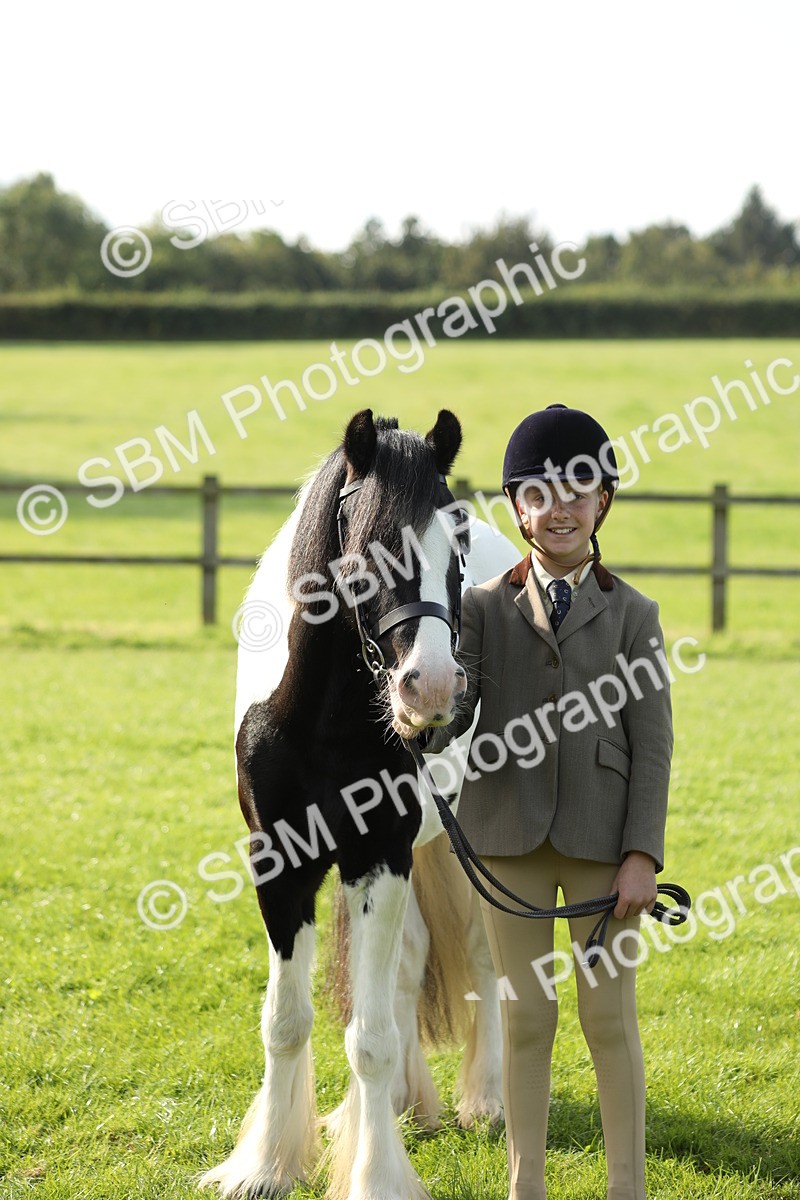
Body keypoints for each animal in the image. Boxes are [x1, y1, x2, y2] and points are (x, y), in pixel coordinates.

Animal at [201, 409, 520, 1200]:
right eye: (363, 555)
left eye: (454, 546)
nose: (432, 688)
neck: (320, 716)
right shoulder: (283, 862)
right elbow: (287, 1020)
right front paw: (268, 1166)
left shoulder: (379, 856)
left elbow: (369, 1038)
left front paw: (375, 1178)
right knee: (405, 969)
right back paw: (403, 1104)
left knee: (482, 960)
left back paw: (488, 1100)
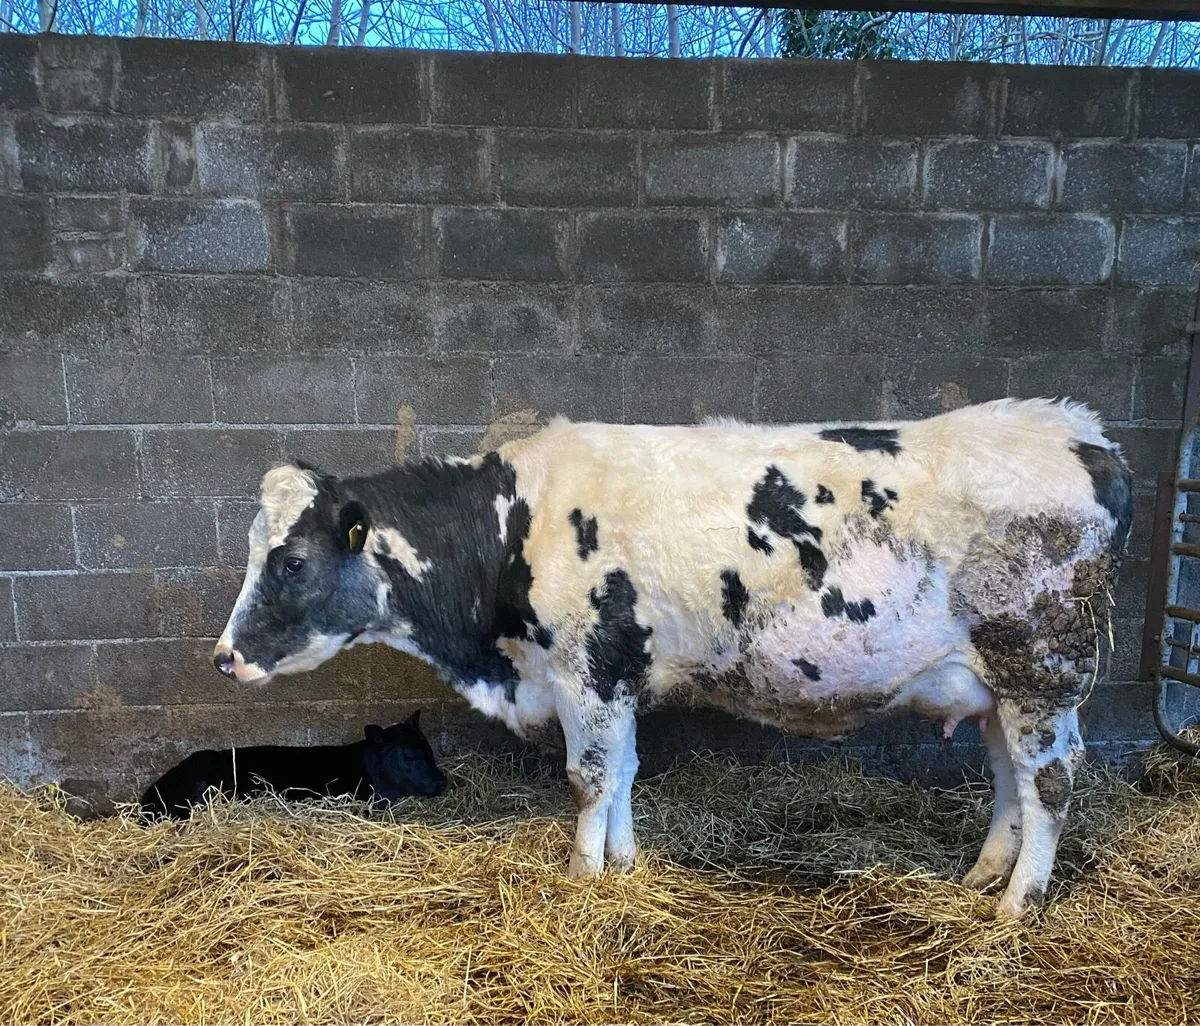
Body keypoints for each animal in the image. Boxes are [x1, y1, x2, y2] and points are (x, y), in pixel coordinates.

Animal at [213, 397, 1131, 918]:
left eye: (291, 562)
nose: (225, 658)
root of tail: (1076, 430)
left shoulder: (587, 665)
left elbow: (589, 777)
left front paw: (582, 877)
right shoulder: (616, 673)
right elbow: (621, 772)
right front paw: (621, 865)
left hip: (1043, 668)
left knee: (1051, 782)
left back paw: (1019, 905)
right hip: (998, 684)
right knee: (1011, 776)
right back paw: (984, 875)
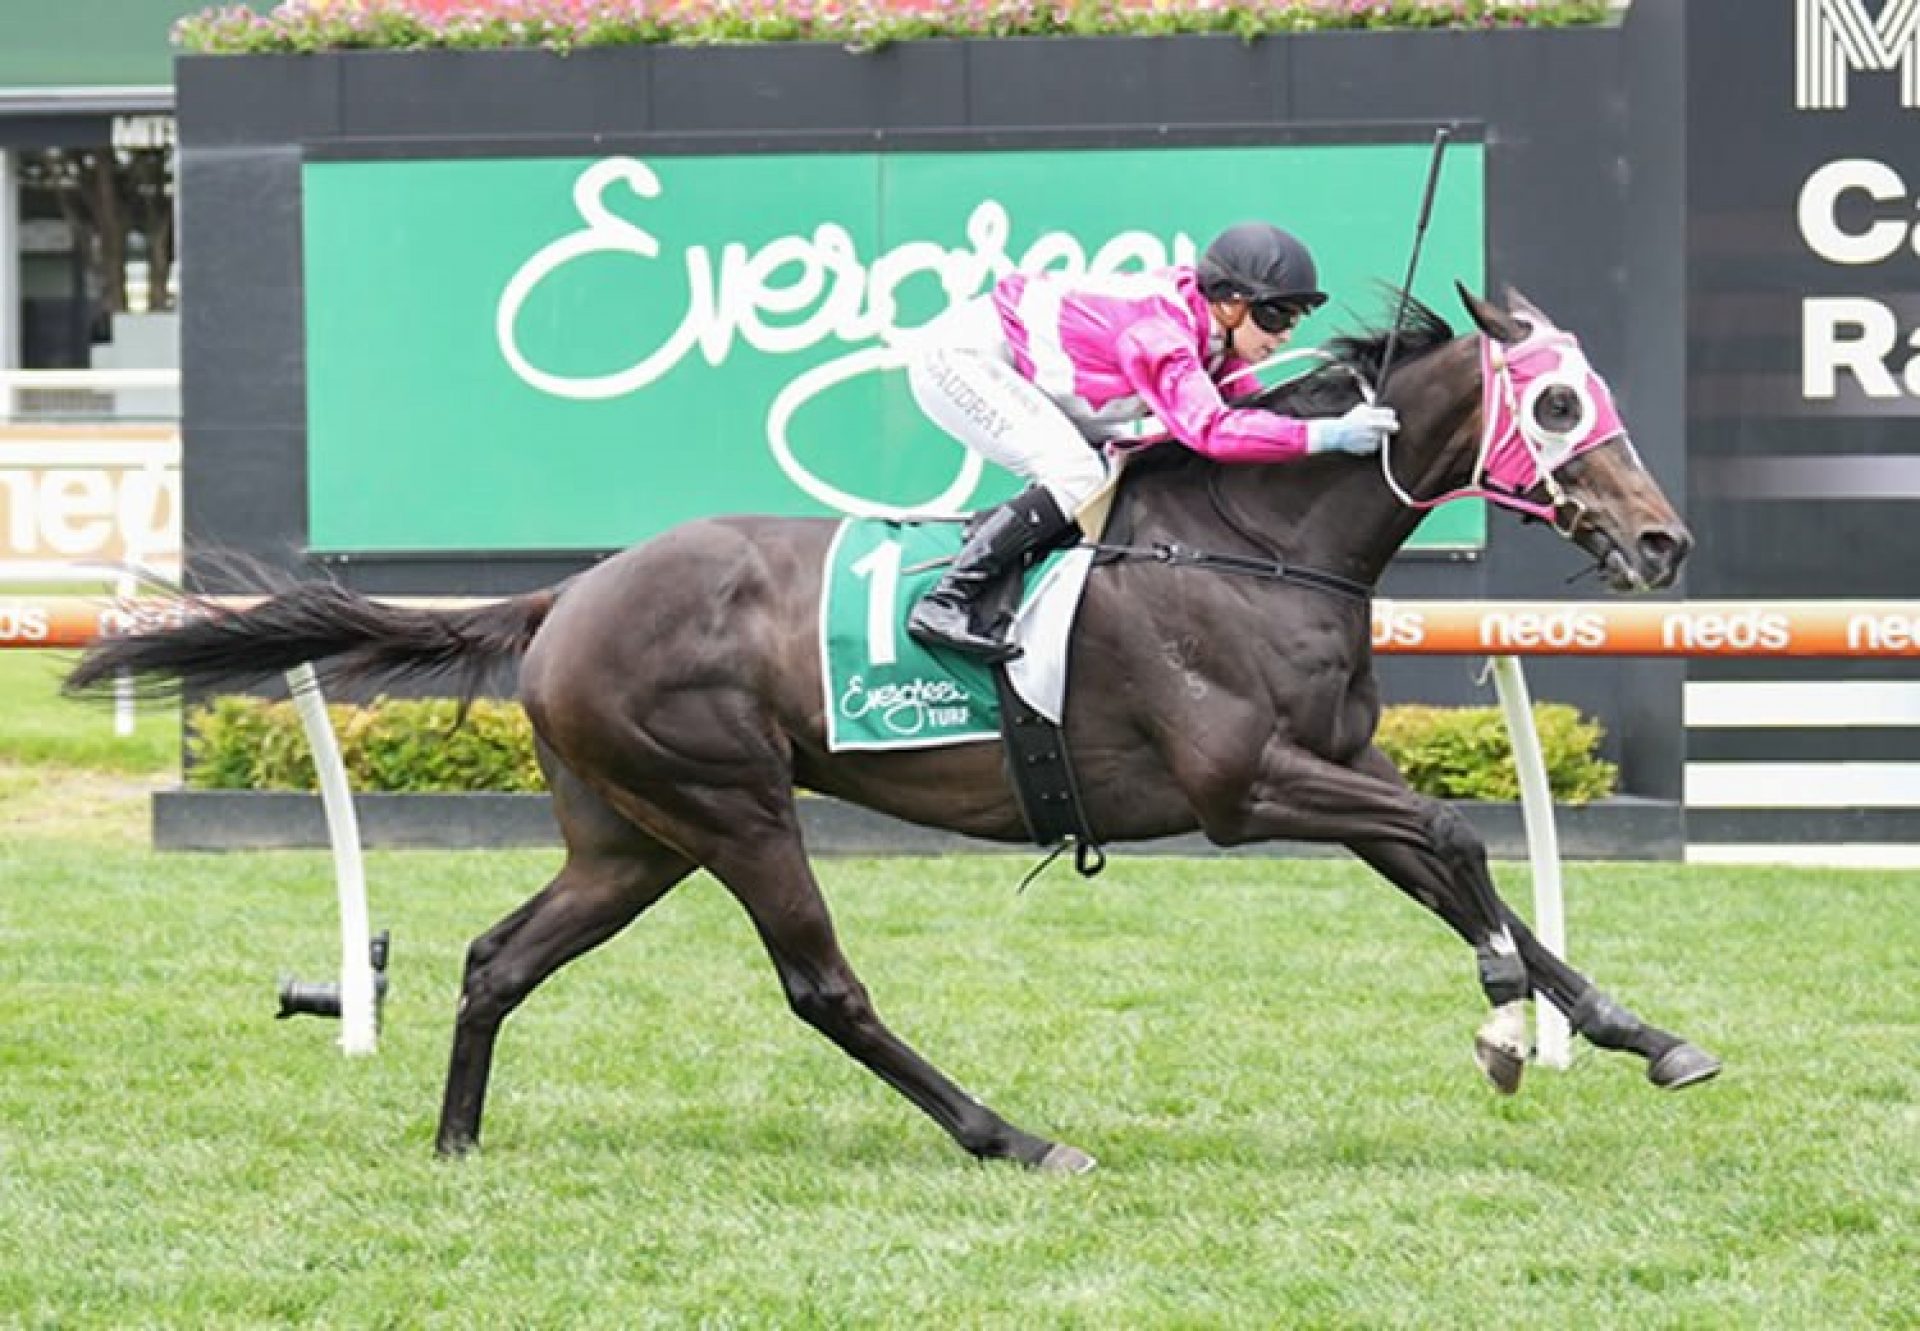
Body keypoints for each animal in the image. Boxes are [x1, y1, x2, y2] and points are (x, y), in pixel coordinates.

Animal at [71, 286, 1728, 1167]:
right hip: (732, 805)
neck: (1260, 539)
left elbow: (1468, 868)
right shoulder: (1248, 783)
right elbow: (1459, 840)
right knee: (823, 986)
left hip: (632, 835)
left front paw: (1633, 1030)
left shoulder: (1340, 764)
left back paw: (457, 1138)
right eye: (1563, 402)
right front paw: (1505, 1017)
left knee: (498, 955)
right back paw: (1013, 1134)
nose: (1664, 546)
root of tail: (572, 589)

- WORK TO BE COMPLETED
Write out every line, unchanged, from the one containing "right elbow: (1459, 840)" through the closing line of the data.

- EXPECTED ANSWER
right elbow: (1459, 840)
right knee: (823, 986)
left hip: (632, 835)
left front paw: (1633, 1030)
left shoulder: (1340, 764)
left back paw: (457, 1138)
right eye: (1563, 402)
right front paw: (1505, 1017)
left knee: (498, 955)
right back paw: (1013, 1134)
nose: (1664, 546)
root of tail: (572, 589)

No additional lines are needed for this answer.